第3章 第3話
「そういえば、今日の映画は、仕事とどんな関係があるのですか?」
よし。良い感じに話題を変えられたと、我ながら思う。
「ええ。私は前も言った通り、書籍翻訳の仕事をしています。今日の映画『荊姫の騎士』の原作は、英国の小説です。この映画が日本で予想外の好評を得たことにより、急遽原作小説も和訳されて発売されることになりました。その和訳を、私が担当することになったのですよ。」
「へぇ~。」
それで、映画の和訳を参考にするのだろうか?
「とはいえ、映画のクライマックスと原作本のクライマックスは、かなりストーリーラインが違っていて、もはや別の物語のようになっています。」
「ふんふん。」
ん?あれ?ということは、セバスチャンさんは、もうこの映画のエンディングを知っているのか。まぁ、仕事だし、何回も観てるのかな。

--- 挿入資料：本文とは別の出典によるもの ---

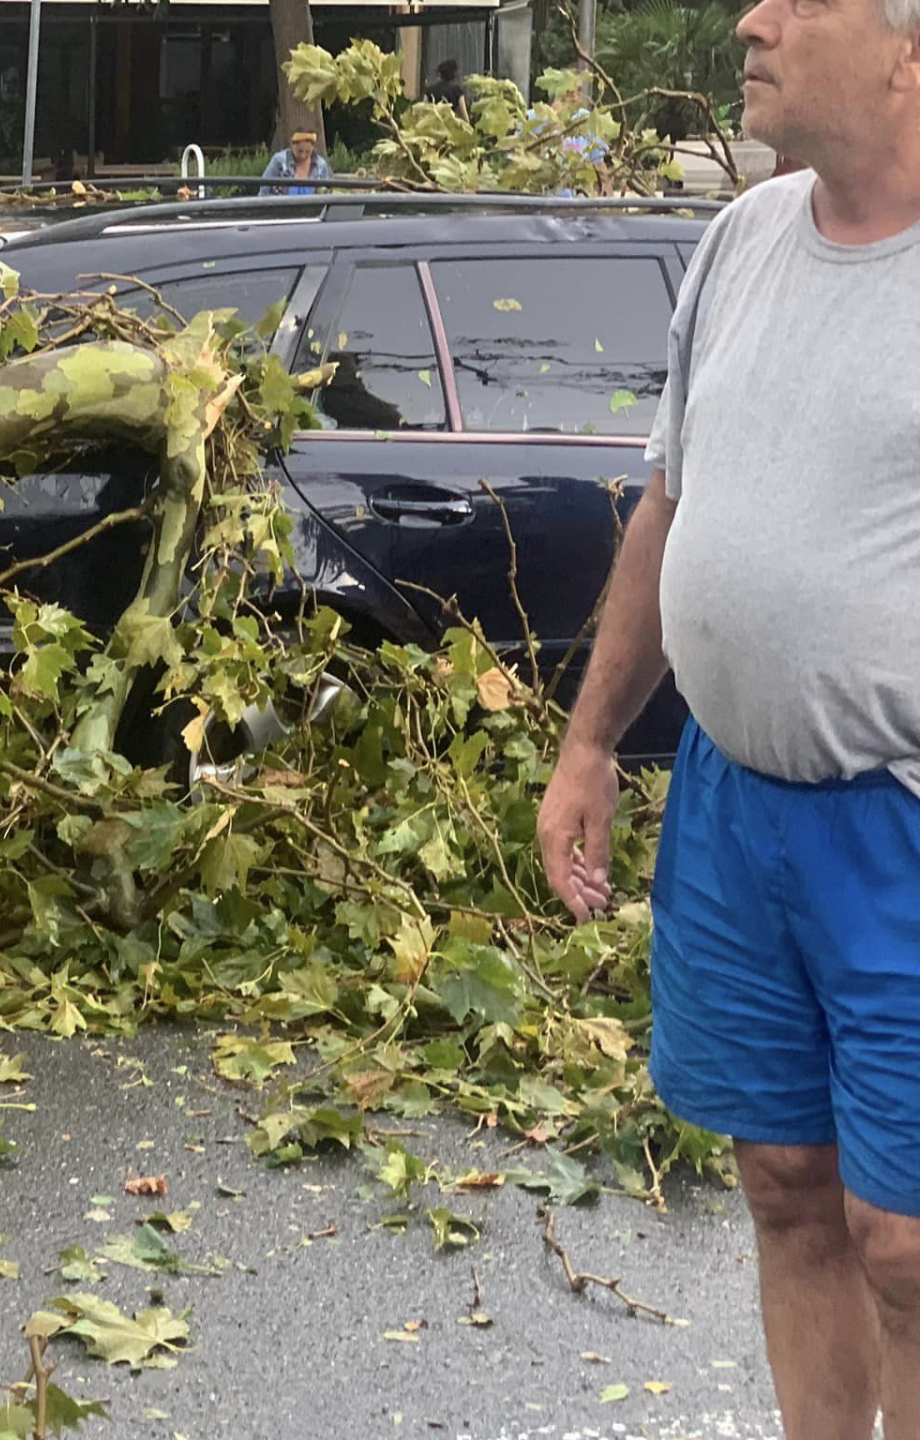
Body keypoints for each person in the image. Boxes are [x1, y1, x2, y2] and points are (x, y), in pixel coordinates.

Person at [534, 0, 920, 1434]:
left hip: (900, 824)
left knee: (909, 1243)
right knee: (784, 1187)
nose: (749, 21)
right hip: (731, 801)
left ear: (906, 48)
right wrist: (589, 743)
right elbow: (670, 506)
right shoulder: (742, 241)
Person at [260, 130, 331, 196]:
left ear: (313, 147)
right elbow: (264, 189)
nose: (303, 156)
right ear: (292, 145)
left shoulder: (321, 165)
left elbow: (326, 192)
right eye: (299, 151)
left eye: (308, 152)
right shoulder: (279, 161)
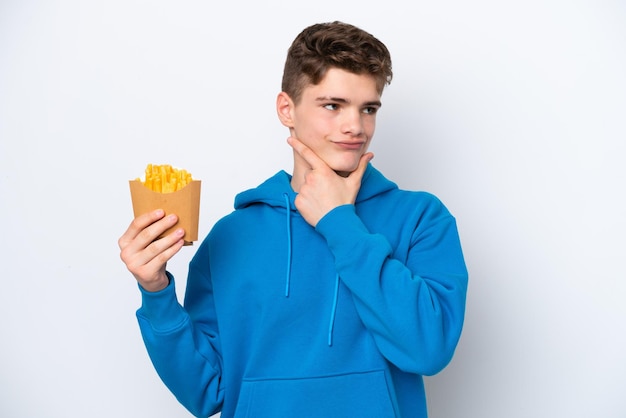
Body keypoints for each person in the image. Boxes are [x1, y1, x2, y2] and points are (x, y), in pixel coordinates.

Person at [119, 21, 468, 418]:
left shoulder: (422, 218)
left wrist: (339, 222)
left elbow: (429, 348)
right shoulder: (232, 235)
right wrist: (156, 292)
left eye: (368, 108)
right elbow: (207, 390)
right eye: (333, 106)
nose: (356, 126)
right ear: (287, 109)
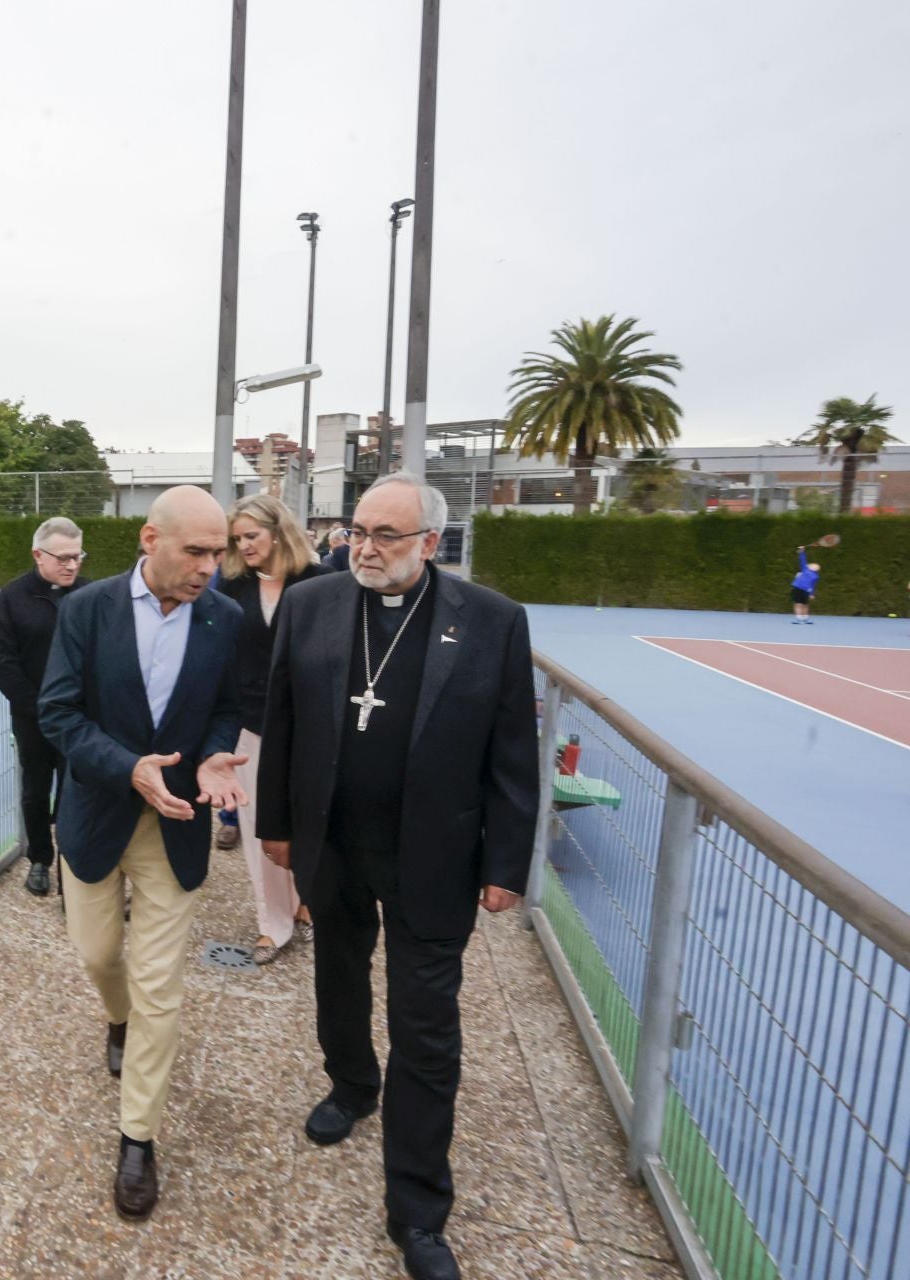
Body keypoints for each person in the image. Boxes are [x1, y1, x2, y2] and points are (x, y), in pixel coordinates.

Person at [255, 472, 538, 1280]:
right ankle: (350, 1086)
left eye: (384, 536)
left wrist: (507, 864)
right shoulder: (311, 606)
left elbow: (514, 756)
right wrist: (275, 826)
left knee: (426, 1026)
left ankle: (417, 1210)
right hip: (333, 842)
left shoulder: (491, 623)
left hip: (434, 856)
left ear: (429, 544)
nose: (363, 547)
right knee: (338, 978)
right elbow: (282, 719)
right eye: (357, 530)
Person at [39, 486, 248, 1221]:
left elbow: (230, 706)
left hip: (178, 825)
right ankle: (114, 1017)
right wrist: (129, 767)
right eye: (196, 552)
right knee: (100, 957)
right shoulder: (85, 610)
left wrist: (218, 754)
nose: (210, 568)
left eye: (219, 553)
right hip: (98, 817)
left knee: (161, 985)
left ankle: (138, 1137)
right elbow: (57, 713)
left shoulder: (227, 618)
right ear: (148, 539)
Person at [214, 492, 325, 965]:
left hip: (311, 728)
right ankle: (271, 926)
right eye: (237, 539)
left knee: (309, 823)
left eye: (251, 536)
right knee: (259, 828)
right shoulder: (231, 587)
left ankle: (307, 901)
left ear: (279, 532)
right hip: (250, 727)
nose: (244, 546)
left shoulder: (322, 583)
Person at [0, 517, 91, 896]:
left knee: (75, 791)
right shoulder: (12, 597)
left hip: (80, 721)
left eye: (77, 556)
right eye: (63, 557)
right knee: (35, 791)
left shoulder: (90, 596)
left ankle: (71, 863)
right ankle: (40, 860)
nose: (71, 564)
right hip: (32, 720)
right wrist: (39, 709)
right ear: (38, 555)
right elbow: (5, 664)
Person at [791, 547, 820, 624]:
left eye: (812, 565)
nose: (810, 564)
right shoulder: (808, 571)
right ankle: (801, 619)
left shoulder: (810, 572)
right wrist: (802, 551)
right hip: (799, 589)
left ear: (815, 569)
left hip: (802, 590)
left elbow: (813, 586)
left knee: (802, 605)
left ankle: (803, 619)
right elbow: (803, 560)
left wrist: (812, 594)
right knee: (801, 604)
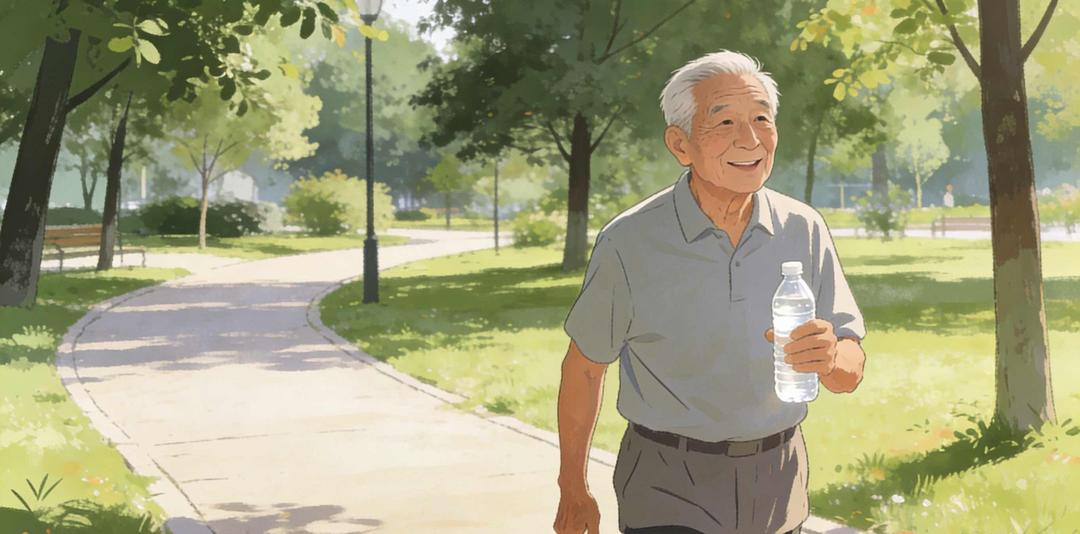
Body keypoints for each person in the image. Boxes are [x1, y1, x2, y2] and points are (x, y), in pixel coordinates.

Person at [553, 51, 867, 534]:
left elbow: (849, 369)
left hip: (779, 475)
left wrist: (829, 359)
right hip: (666, 477)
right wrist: (573, 486)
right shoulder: (630, 241)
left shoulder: (803, 229)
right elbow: (585, 367)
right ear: (681, 145)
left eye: (762, 118)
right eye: (724, 122)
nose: (750, 139)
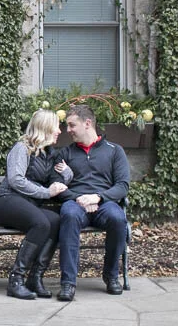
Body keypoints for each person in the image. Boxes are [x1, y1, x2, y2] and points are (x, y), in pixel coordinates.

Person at [54, 104, 131, 302]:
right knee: (69, 215)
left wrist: (98, 197)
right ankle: (68, 282)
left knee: (118, 218)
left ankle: (111, 275)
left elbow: (122, 186)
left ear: (87, 123)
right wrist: (78, 198)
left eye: (72, 125)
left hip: (104, 203)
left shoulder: (115, 151)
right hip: (75, 202)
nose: (67, 130)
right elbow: (55, 186)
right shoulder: (65, 153)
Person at [0, 109, 73, 300]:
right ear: (45, 128)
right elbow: (16, 180)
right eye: (56, 127)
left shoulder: (51, 153)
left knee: (55, 220)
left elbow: (56, 183)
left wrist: (68, 174)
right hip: (8, 201)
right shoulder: (22, 148)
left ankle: (35, 277)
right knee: (42, 223)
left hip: (30, 206)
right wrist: (46, 192)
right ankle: (16, 279)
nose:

「ですが、今お話してしまっては、映画を観る楽しみが半減してしまいますね。」
セバスチャンさんはふわりと微笑む。その瞬間、映画開始10分前のアナウンスが流れた。私が慌ててトイレに行って戻ってくると、席にハーブティーが置かれていた。売店で買って持ってきてくれたらしい。お礼を言ったところで、劇場が暗くなり、映画が始まった。暗い中でセバスチャンさんの方をチラチラと見ると、2回ほど目が合ってしまった。妙に気恥しくなり、そこからは必至で字幕を追った。元々そう英語ができるわけでも、作品の事態背景にさほど予備知識も無い私は、字幕をしっかりと追って、ストーリーに付いていくしかない。